Kendine güven gelişimi
Çocuk 2 yaşındayken yetişkinler ne yapıyorsa onu yapmaya çalışmıştı. Ancak hem beyin gelişimi hem ince motor beceri gelişimi yetişkin kadar olmayınca yetişkin kadar yapamadı ve cesareti kırıldı. Artık ne yapıp ne yapamayacağının farkında o yüzden ne yapamayacağını bilip kendine güvenmeyip direkt olarak reddediyor. Ya da yetişkin gözetiminde yapması gereken şeylere muhalefet olup sinir harbi geçiriyor. O yüzden aslında kendi hissettiklerinizi öne çıkarmak yerine ona ya da ondan beklediğiniz davranışlara ihtiyacınız olduğunu belirtirseniz çocuğunuz hem şaşıracak hem de kendine olan güveni gelişecek. Örneğin, çocuğunuz yolda elinizi tutmak istemiyor. Ona elimi tutmana ihtiyacım var deyin. Aslında çok da yalan değil. Gerçekten onun elini tutmak istiyorsunuz ki onun güvende olduğunu hissedesiniz. Ya da mesela okuma, yazma ya da boyama yaptırmak istiyorsunuz ama reddediyor. Kendiniz başına geçip beceremiyor gibi yapıp size nasıl yapıldığını göstermesini isteyebilirsiniz. Ancak bu strateji her zaman işlemeyebilir. Bunu yaparken gerçekçi olmakta fayda var. Karşınızdaki yumurcaklar çok zeki.
Hikayeler eğlenceler
Yaptığınız şeylerde hikayeler masallar uydurabilirsiniz.
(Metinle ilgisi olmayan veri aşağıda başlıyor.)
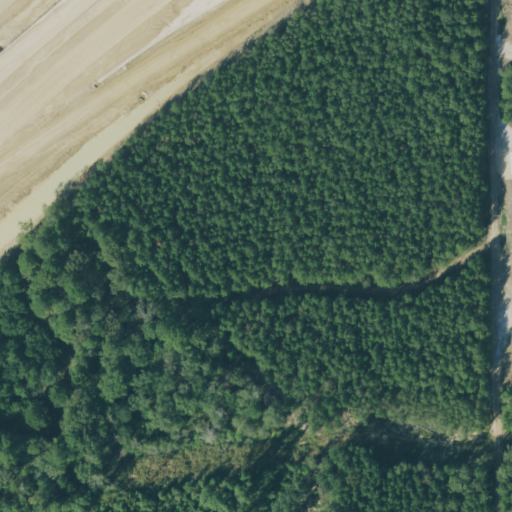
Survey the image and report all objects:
road: (5, 5)
road: (41, 35)
road: (76, 67)
road: (132, 84)
road: (494, 255)
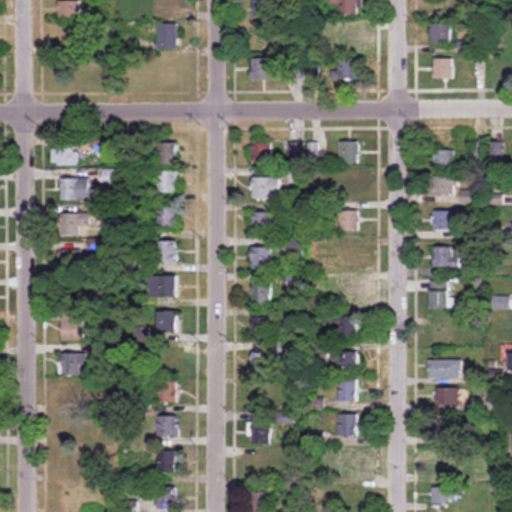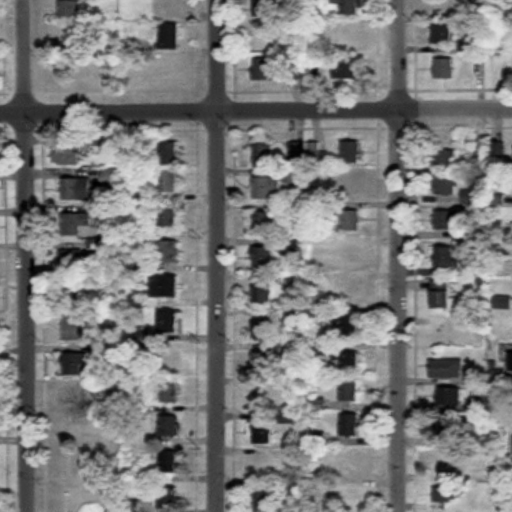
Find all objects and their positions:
building: (445, 4)
building: (169, 7)
building: (349, 7)
building: (71, 9)
building: (268, 9)
building: (67, 33)
building: (445, 33)
building: (169, 36)
building: (347, 39)
building: (445, 68)
building: (350, 69)
building: (169, 70)
building: (265, 70)
building: (314, 71)
road: (256, 111)
building: (480, 150)
building: (496, 150)
building: (351, 152)
building: (169, 153)
building: (264, 153)
building: (297, 153)
building: (65, 155)
building: (444, 159)
building: (298, 175)
building: (112, 177)
building: (169, 182)
building: (348, 185)
building: (446, 185)
building: (267, 188)
building: (78, 189)
building: (469, 198)
building: (169, 217)
building: (446, 220)
building: (351, 221)
building: (75, 223)
building: (263, 223)
building: (169, 251)
road: (31, 255)
road: (222, 256)
road: (406, 256)
building: (349, 257)
building: (446, 257)
building: (73, 259)
building: (262, 259)
building: (164, 286)
building: (349, 292)
building: (262, 294)
building: (443, 295)
building: (169, 322)
building: (74, 326)
building: (345, 326)
building: (263, 328)
building: (170, 357)
building: (349, 361)
building: (73, 363)
building: (262, 363)
building: (446, 369)
building: (350, 390)
building: (169, 391)
building: (69, 392)
building: (449, 397)
building: (350, 424)
building: (169, 426)
building: (73, 429)
building: (448, 429)
building: (261, 433)
building: (446, 460)
building: (169, 461)
building: (350, 461)
building: (75, 463)
building: (263, 468)
building: (446, 495)
building: (169, 499)
building: (351, 499)
building: (262, 502)
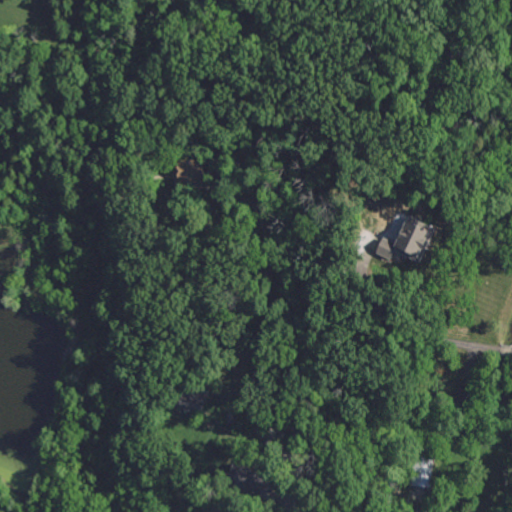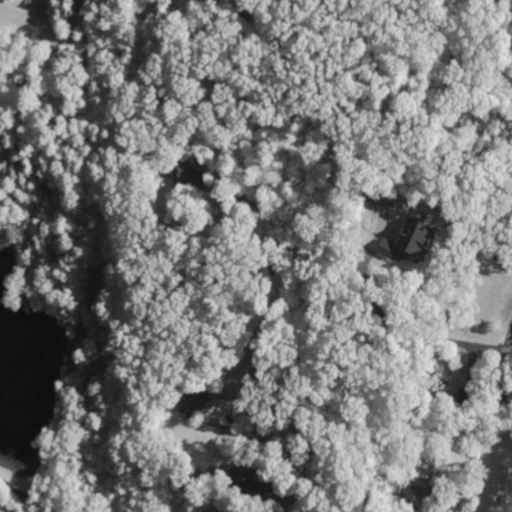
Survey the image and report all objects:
building: (399, 238)
road: (130, 247)
road: (243, 281)
road: (414, 333)
road: (505, 350)
building: (189, 397)
building: (420, 472)
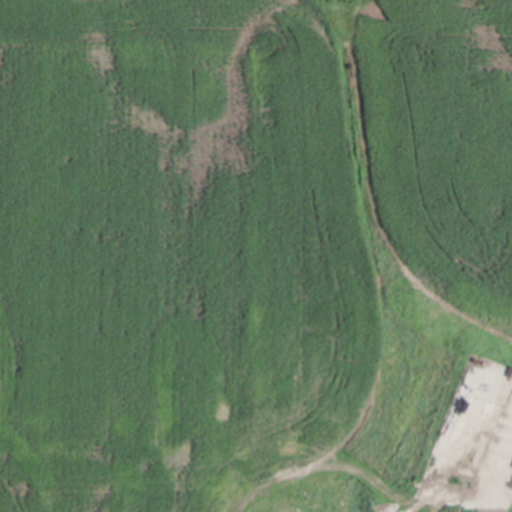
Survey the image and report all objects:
road: (457, 489)
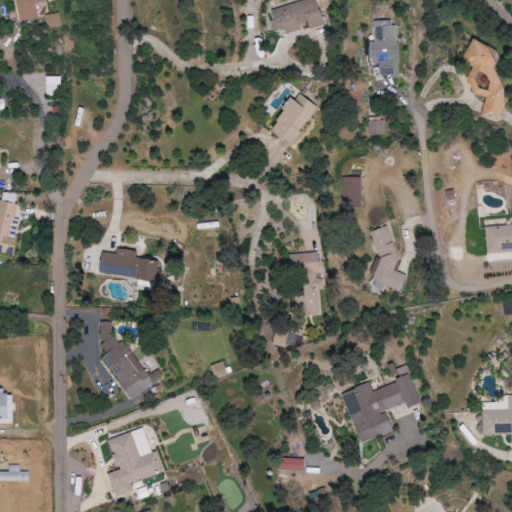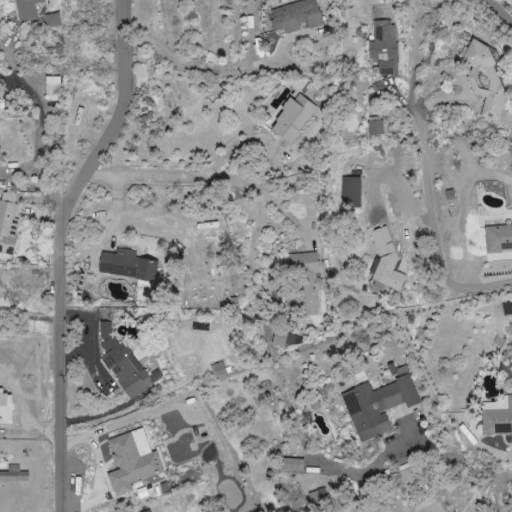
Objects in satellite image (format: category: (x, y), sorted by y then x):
building: (29, 9)
road: (502, 10)
building: (299, 16)
building: (55, 21)
building: (387, 47)
road: (444, 69)
road: (207, 71)
building: (490, 78)
building: (55, 85)
building: (297, 117)
building: (378, 128)
road: (43, 130)
building: (1, 158)
road: (180, 176)
building: (354, 190)
road: (431, 210)
building: (9, 223)
building: (499, 238)
road: (59, 246)
building: (387, 262)
building: (306, 263)
building: (131, 265)
building: (308, 299)
road: (31, 314)
building: (283, 339)
building: (127, 364)
building: (221, 369)
building: (380, 405)
building: (498, 418)
road: (504, 453)
building: (135, 461)
building: (294, 464)
building: (15, 474)
road: (366, 482)
building: (151, 511)
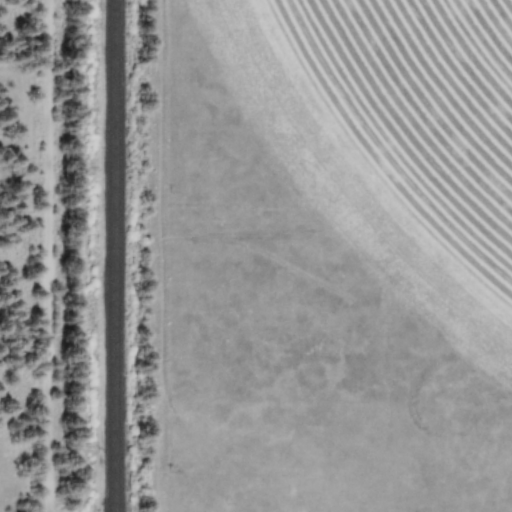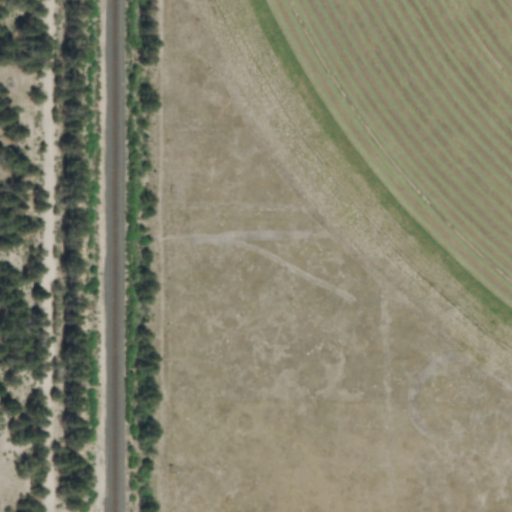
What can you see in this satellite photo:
crop: (406, 125)
road: (46, 256)
railway: (110, 256)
Mesela boyama kitabındaki figürler dile gelebilir. Beyaz kalmak istemeyebilir rengarenk boyanmak isteyebilirler. Ama düzgün boyamak lazım ki üzülmesinler. Mesela yazı çalışırken sayıları ve harfleri bir şeylere benzetebilirsiniz. Örneğin 5’in göbeği ve şapkası gibi. O çizdikten sonra her figürdeki yuvarlağa ağız yüz çizip eğlenceli hale getirebilirsiniz. Büyük ve küçük harfleri anne ve bebekleri gibi düşünüp birbirlerine kavuşturabilirsiniz. Yemek yemeye muhalifse yemeklere ağız yüz koyup ya da hayvanlara benzetip eğlenceli hale getirebilirsiniz.
Ödül ve ceza
Her ne kadar sürekli yapılmasını tavsiye etmesem de belli davranışlarda yapılabilir. Mesela yapmaması gereken davranışlarda ceza verilirken yapması beklenmeyen iyi davranışlarda ödül verilebilir. Burada önemli nokta yapması gerekeni yaptı diye ödül vermemek. Böylece sorumluluklarını ödülle koşullamamak. Gerçi çocuk muhtemelen yapılmaması gereken şeyleri yapıp daha çok ceza yiyecek ama bir taraftan çocuğa sınır da koyulmalı. Ve ödül ceza belli zamanlarda ailelerin imdadına yetişebiliyor.